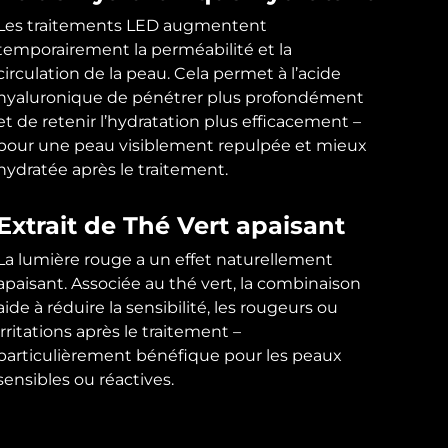
Les traitements LED augmentent
temporairement la perméabilité et la
circulation de la peau. Cela permet à l’acide
hyaluronique de pénétrer plus profondément
et de retenir l’hydratation plus efficacement –
pour une peau visiblement repulpée et mieux
hydratée après le traitement.
Extrait de Thé Vert apaisant
La lumière rouge a un effet naturellement
apaisant. Associée au thé vert, la combinaison
aide à réduire la sensibilité, les rougeurs ou
irritations après le traitement –
particulièrement bénéfique pour les peaux
sensibles ou réactives.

================

- [TASK BRIEF]: Locate every line in the records that contains the word "pour" and copy each such line.

- [TASK OUTPUT]:
pour une peau visiblement repulpée et mieux
particulièrement bénéfique pour les peaux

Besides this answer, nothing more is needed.